8
$\begingroup$

Let $S_n = \sum_{k=1}^n\frac{1}{\sqrt{n^2+k^2}}$. Calculate the following limit $$\lim_{n \to \infty} n\left(n\Big(\ln(1+\sqrt{2})-S_n\Big)-\frac{1}{2\sqrt{2}\,(1+\sqrt{2})}\right).$$

My intuition says that every from of $n$ times a parentheses in a form of $0 \cdot \infty$ otherwise the problem would be trivial.

So let's first calculate the inner most bracket, $\ln(1+\sqrt{2})-S_n$. Firstly, we notice that $S_n$ is a Riemann sum. Take $f(x)=\frac{1}{\sqrt{1+x^2}}$. Now $S_n = \sum_{k=0}^n\frac{1}{\sqrt{n^2+k^2}}=\sum_{k=0}^n\frac{1}{n}f(\frac{k}{n})$ which is the Riemann sum for $\int_0^1f(x)dx=\text{arcsinh}(x) \vert_0^1=\ln(1+\sqrt{2})$. Now $\ln(1+\sqrt{2})-S_n$ is the difference between the area under the curve and the riemann sum.

Now trying to calculate $n(\ln(1+\sqrt{2})-S_n)=\frac{\ln(1+\sqrt{2})-S_n}{\frac{1}{n}}=^{\text{Stolz-Cesaro}}=n(n+1)(S_n-S_{n+1})$. But I am stuck here. How should I continue? $S_n-S_{n+1}$ does not look like a nice Riemann sum, and I have no idea how to actually compute it. Any tips would be gladly appreciated.

$\endgroup$
1
  • $\begingroup$ The first sentence "My intuition says that ..." probably needs some copy-editing, because I can not parse it. Upvoted anyway for clearly showing the attempt. $\endgroup$
    – user132647
    Feb 13 at 8:51

1 Answer 1

11
$\begingroup$

Extending the argument in this answer we can write $$\frac{1}{n}\sum_{k=1}^n f\left(\frac{k}{n}\right) =\int_0^1 f(x) \, dx+\frac{f(1)-f(0)}{2n}+\frac{f'(1)-f'(0)}{12n^2}+o(1/n^2)\tag{1}$$ Using $$f(x) =\frac{1}{\sqrt{1+x^2}},\,\int_0^1 f(x) \, dx=\log(1+\sqrt{2}),f'(x)=-\frac{x}{(1+x^2)^{3/2}}$$ in above formula we get $$S_n=\log(1+\sqrt{2})-\frac{1}{2\sqrt{2}(1+\sqrt{2})}\cdot \frac{1}{n}-\frac{1}{24\sqrt{2}}\cdot\frac{1}{n^2}+o(1/n^2)$$ and thus desired limit is $1/24\sqrt{2}$.

(Transcribed page contents)

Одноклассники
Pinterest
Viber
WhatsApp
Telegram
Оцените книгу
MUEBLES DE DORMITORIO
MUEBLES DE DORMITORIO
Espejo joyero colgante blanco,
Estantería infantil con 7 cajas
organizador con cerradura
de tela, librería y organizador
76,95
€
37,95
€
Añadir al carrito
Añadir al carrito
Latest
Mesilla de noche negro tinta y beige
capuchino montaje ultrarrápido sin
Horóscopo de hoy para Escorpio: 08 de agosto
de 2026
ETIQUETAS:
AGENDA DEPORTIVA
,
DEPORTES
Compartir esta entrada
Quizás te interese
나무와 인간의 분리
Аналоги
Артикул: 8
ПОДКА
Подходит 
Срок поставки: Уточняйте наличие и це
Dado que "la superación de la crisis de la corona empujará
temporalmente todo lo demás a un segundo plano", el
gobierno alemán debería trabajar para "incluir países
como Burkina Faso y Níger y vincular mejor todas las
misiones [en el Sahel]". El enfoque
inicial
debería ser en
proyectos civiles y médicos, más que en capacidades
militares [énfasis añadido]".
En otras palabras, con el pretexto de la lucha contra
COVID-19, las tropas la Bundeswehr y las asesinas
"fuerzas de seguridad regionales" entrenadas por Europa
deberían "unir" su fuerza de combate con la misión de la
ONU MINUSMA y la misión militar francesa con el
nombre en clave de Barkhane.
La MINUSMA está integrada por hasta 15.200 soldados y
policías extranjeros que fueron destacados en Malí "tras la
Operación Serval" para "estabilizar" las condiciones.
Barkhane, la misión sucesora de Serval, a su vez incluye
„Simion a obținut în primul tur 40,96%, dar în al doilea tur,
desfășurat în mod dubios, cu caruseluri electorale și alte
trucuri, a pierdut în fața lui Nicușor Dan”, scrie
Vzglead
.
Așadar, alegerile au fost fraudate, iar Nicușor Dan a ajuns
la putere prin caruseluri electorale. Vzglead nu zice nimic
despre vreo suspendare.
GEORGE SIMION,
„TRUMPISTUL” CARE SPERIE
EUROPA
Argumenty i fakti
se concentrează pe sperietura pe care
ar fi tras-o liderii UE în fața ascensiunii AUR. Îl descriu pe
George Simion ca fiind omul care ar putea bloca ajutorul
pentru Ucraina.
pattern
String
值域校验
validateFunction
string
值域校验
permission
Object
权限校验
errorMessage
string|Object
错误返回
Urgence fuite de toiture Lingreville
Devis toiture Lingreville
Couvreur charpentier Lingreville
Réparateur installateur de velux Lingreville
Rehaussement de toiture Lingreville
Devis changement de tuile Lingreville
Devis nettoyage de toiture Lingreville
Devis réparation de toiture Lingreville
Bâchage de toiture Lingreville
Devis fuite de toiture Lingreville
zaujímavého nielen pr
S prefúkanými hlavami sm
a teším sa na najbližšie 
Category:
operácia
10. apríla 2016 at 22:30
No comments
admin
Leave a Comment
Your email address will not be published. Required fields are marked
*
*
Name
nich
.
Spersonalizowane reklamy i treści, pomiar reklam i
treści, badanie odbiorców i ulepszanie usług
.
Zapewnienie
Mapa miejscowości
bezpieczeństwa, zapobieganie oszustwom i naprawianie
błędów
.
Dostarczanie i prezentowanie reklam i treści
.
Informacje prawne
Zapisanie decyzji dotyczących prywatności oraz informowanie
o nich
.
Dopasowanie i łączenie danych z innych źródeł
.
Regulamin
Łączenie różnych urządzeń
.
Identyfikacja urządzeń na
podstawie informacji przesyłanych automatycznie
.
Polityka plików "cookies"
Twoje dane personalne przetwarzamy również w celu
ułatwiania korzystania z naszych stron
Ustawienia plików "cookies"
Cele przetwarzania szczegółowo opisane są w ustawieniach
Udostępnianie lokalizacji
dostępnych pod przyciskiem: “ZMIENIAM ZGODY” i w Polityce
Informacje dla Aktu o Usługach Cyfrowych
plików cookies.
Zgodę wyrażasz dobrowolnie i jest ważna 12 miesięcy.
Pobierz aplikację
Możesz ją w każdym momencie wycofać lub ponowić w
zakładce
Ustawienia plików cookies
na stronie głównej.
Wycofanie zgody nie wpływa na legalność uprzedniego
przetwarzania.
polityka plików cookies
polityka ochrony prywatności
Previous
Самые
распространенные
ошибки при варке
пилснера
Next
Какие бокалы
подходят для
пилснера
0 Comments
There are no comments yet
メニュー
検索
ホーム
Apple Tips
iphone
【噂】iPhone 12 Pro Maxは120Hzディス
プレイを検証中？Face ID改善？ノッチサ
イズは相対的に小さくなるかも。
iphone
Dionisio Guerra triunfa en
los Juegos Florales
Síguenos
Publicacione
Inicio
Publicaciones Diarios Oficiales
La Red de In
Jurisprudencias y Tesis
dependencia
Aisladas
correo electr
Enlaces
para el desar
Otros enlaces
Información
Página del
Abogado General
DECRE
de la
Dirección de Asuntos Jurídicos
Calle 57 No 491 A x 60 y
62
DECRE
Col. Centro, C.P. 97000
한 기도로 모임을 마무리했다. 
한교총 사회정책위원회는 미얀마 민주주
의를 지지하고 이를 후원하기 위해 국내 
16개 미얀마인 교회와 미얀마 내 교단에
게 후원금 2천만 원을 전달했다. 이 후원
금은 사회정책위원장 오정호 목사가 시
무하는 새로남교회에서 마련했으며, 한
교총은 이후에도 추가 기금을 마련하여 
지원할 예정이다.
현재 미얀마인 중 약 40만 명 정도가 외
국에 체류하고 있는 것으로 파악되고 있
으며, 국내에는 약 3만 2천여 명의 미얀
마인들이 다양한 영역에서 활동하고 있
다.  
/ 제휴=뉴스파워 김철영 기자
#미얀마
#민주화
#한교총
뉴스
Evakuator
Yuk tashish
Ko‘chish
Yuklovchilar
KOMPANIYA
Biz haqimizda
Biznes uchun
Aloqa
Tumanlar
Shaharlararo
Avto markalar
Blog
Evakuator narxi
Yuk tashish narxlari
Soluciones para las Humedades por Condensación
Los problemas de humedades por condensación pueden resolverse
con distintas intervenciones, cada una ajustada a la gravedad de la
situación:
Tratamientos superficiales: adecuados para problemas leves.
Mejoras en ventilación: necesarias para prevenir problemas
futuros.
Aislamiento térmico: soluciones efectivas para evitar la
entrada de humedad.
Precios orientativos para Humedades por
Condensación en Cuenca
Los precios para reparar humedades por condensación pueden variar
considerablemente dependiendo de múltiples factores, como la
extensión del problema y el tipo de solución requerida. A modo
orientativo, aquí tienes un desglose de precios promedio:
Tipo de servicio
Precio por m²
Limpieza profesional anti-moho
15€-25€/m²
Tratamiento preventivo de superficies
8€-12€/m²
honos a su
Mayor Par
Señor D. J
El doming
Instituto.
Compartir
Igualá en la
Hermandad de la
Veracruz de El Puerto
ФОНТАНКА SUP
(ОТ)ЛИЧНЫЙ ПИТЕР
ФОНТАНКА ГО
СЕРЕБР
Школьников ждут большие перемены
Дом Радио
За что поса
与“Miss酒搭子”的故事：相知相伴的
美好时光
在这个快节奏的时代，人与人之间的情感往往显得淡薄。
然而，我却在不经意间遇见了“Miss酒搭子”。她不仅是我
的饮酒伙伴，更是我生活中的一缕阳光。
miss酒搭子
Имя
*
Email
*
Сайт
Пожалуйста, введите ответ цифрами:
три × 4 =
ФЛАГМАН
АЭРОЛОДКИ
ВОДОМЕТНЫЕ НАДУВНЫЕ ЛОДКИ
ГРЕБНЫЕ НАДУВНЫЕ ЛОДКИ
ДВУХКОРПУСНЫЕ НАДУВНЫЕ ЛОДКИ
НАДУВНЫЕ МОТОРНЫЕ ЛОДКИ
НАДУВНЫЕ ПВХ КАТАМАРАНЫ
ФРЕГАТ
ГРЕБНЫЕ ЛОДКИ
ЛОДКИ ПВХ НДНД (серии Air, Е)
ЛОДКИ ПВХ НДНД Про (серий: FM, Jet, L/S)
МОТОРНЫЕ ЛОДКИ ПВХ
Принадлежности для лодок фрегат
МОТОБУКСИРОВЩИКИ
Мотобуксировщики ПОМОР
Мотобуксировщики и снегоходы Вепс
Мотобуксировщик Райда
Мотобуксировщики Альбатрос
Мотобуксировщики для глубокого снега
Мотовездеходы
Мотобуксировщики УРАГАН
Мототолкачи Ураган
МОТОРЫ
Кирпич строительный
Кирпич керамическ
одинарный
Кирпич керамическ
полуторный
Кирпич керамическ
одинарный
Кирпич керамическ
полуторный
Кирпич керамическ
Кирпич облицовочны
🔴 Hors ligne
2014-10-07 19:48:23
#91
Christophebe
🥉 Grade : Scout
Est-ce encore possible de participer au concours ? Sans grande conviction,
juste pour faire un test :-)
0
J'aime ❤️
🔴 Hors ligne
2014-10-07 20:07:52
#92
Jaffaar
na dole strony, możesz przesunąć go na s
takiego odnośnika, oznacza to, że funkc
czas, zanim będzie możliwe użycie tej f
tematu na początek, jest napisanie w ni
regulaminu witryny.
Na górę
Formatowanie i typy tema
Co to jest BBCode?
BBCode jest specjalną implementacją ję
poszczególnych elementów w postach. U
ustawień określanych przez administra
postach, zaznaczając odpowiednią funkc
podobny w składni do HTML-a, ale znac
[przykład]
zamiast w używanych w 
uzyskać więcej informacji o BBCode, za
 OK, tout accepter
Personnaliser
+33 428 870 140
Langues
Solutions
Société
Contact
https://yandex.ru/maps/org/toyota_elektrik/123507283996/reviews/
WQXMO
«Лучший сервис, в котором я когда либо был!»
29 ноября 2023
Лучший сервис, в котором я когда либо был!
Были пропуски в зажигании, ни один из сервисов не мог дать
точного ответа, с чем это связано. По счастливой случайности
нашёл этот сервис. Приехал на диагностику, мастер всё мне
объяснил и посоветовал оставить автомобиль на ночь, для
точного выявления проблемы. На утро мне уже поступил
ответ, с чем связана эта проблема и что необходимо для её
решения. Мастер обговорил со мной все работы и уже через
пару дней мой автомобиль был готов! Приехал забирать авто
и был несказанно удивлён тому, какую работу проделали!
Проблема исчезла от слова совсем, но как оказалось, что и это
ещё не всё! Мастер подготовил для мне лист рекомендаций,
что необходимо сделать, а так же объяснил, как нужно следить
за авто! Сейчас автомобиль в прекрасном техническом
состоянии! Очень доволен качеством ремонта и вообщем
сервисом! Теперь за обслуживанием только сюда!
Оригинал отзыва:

Activity list -
(a) Answer these questions about the forum thread, one per line:
(i) Which function f(x) does the asker use to write S_n as a Riemann sum?
(ii) Which theorem does the asker apply to rewrite n(ln(1+√2) − S_n)?
(iii) What value does the reply give for the integral of f(x) from 0 to 1?
(b) According to the forum thread, why does the commenter think the asker's first sentence needs copy-editing, and why did the commenter upvote the question anyway?
(c) Decide whether each statement agrees with the forum thread. Answer yes or no, and quote the deciding words.
(i) The commenter upvoted the question.
(ii) The asker finds that S_n − S_{n+1} looks like a nice Riemann sum.
(iii) The reply builds on the argument of another answer.
None of the tasks makes any use of this data.

Expected results -
(a)
(i) f(x) = 1/√(1+x²)
(ii) The Stolz-Cesaro theorem
(iii) log(1+√2)

(b) The commenter cannot parse the sentence beginning "My intuition says that ...", so it probably needs copy-editing. The commenter upvoted anyway because the asker clearly showed the attempt.

(c)
(i) Yes: "Upvoted anyway for clearly showing the attempt."
(ii) No: "$S_n-S_{n+1}$ does not look like a nice Riemann sum"
(iii) Yes: "Extending the argument in this answer"